PwC is seeking to poach staff from its Big Four rival EY and capitalise on “disruption” and “uncertainty” caused by EY’s decision to split its accounting and consultancy arms.
Bob Moritz, PwC’s global chair, told the Financial Times he was expecting to be able to lure senior managers and even some partners as the firm pursues a big expansion in headcount.
Hiring opportunities had picked up, he said, since EY provided partners with more details of its split. “Now you’ve got some basics outlined you’re starting to see a little pick-up in that area. People now see one side or the other and [ask] ‘is that the organisation I want to be part of?’ and ‘is that the culture I want to be part of?’”
Moritz reiterated PwC’s commitment to keeping its consulting and audit arms together, saying it was “watching and assessing” EY’s move but had not changed its conclusion that a “multi-competency” model strengthened both sides of the firm.
“We want to be extremely certain and definitive . . . to give our people certainty, that there’s a long-term sustainable future for them, and it’s full of career opportunities,” he said. “My hope is that with a little disruption in the industry, that creates opportunity [and] we can pick up on the uncertainty, not necessarily just [at] EY.”
EY said last month that its global leadership had decided in favour of splitting the business, and the decision now goes to each of its local partnerships for approval. Votes will begin around the end of the year, with the aim of floating the consulting business on the stock market in late 2023.
EY partners are in line for big windfalls if they stay through the split. Consulting partners will be handed a 75 per cent share of the advisory business, potentially worth as much as seven to nine times their annual salary. Audit partners could get cash payouts of two to four times their annual earnings. Moritz said it would be easier to lure away senior managers, one or two layers below partner.
EY said the split would create two faster-growing companies with more opportunities for its staff, including a faster path to partner. “They should be worried about us poaching from them,” the firm’s spokesperson said.
PwC is barely a year into a five-year plan to add 100,000 jobs. It employed 328,000 people at the end of June, 32,000 more than the year before.
The firm made 17 acquisitions last year to fill gaps in its consulting services and would continue to pursue deals opportunistically, Moritz said, but was also turning its focus to investing in new lines of business.
Moritz spoke to the Financial Times shortly ahead of the publication of PwC’s annual revenue figures for the year to June 30. These showed a 23.5 per cent jump in its consulting business, to $20.7bn, a 7.6 per cent increase in the assurance business which includes audit, to $18bn, and a 6.8 per cent rise in tax and legal services, to $11.6bn.
Overall, the firm posted 13.4 per cent revenue growth for a total of $50.3bn. Growth rates are calculated at constant currency rates.

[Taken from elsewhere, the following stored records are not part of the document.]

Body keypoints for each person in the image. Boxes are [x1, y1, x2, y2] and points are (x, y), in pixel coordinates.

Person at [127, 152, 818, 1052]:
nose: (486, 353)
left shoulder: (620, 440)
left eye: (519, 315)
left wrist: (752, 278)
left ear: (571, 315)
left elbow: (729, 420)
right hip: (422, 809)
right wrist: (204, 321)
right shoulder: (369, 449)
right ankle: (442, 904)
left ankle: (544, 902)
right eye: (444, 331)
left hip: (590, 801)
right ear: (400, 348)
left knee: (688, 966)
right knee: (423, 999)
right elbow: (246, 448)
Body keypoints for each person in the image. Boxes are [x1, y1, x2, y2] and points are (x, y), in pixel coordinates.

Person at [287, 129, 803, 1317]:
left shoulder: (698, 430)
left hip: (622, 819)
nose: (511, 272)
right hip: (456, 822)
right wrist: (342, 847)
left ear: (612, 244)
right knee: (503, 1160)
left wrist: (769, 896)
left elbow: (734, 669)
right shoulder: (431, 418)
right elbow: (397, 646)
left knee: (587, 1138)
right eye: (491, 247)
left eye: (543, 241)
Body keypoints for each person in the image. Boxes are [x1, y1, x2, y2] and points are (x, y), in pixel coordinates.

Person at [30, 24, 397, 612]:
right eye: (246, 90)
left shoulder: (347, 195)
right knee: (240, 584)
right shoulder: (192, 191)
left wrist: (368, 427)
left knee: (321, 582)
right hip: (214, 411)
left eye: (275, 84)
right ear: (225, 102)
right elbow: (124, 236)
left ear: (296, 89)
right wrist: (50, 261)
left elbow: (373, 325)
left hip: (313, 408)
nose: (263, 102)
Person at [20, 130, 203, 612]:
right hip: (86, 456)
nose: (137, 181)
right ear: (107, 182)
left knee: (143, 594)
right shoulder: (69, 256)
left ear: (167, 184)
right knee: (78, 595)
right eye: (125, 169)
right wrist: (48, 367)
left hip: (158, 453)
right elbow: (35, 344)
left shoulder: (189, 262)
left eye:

EY last month said its revenues for the year to end of June were up 16.4 per cent in local currency, to $45.4bn.
PwC’s growth was fastest in the Americas, where revenues were up 16.3 per cent.
Work on mergers and acquisitions, a major driver of the consulting business, has turned down since the fiscal year-end, Moritz said, signalling a tougher period ahead, although its pipeline of new business remained strong overall.
“Smaller to medium-sized organisations have already started to course correct for a slowing economy and you’re starting to see a pivot towards defensive moves such as cost reduction,” he said. “But the medium to larger-sized organisations are actually going even faster after transformation.”